===== RECORDED DATA

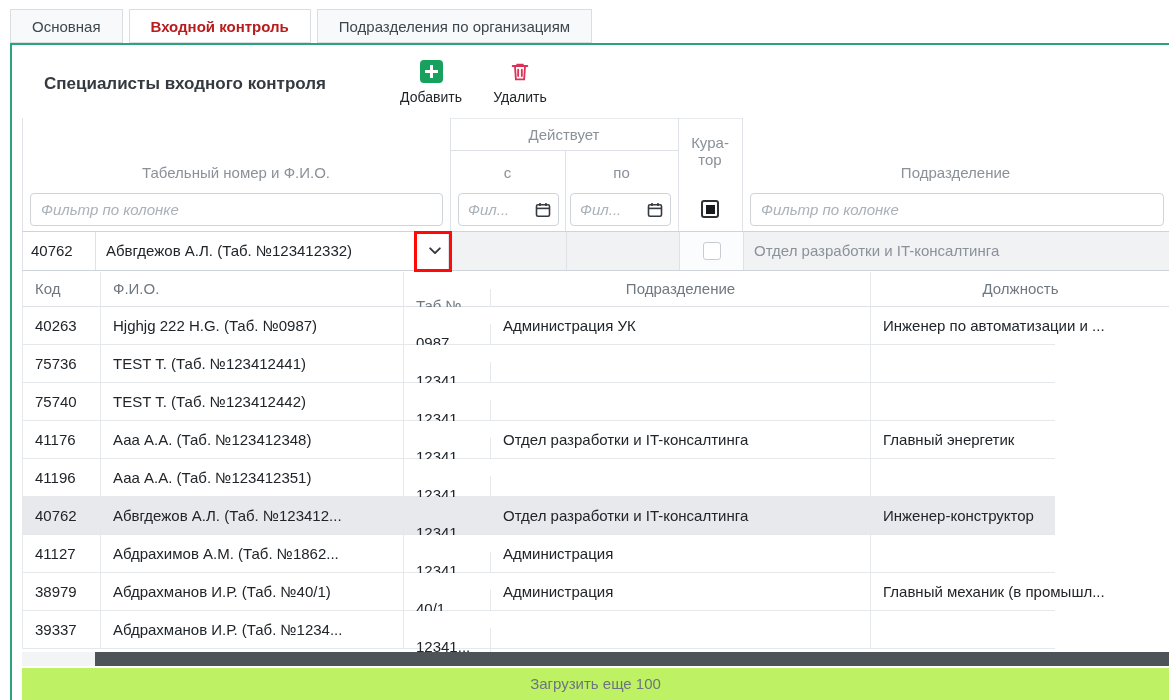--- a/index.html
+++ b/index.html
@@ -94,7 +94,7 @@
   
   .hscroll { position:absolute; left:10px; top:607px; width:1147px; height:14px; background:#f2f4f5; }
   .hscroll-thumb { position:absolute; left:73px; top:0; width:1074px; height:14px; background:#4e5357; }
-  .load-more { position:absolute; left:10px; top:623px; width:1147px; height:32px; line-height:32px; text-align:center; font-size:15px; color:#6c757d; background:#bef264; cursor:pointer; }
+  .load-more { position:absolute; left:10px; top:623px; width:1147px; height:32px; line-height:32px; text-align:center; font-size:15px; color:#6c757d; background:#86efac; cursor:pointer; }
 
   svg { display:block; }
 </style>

==========

◆ **WHAT IS REQUIRED**
Could the listing above be transcribed exactly, with the pictures left out?

◆ **COMPLETED TASK**
--- a/index.html
+++ b/index.html
@@ -94,7 +94,7 @@
   
   .hscroll { position:absolute; left:10px; top:607px; width:1147px; height:14px; background:#f2f4f5; }
   .hscroll-thumb { position:absolute; left:73px; top:0; width:1074px; height:14px; background:#4e5357; }
-  .load-more { position:absolute; left:10px; top:623px; width:1147px; height:32px; line-height:32px; text-align:center; font-size:15px; color:#6c757d; background:#bef264; cursor:pointer; }
+  .load-more { position:absolute; left:10px; top:623px; width:1147px; height:32px; line-height:32px; text-align:center; font-size:15px; color:#6c757d; background:#86efac; cursor:pointer; }
 
   svg { display:block; }
 </style>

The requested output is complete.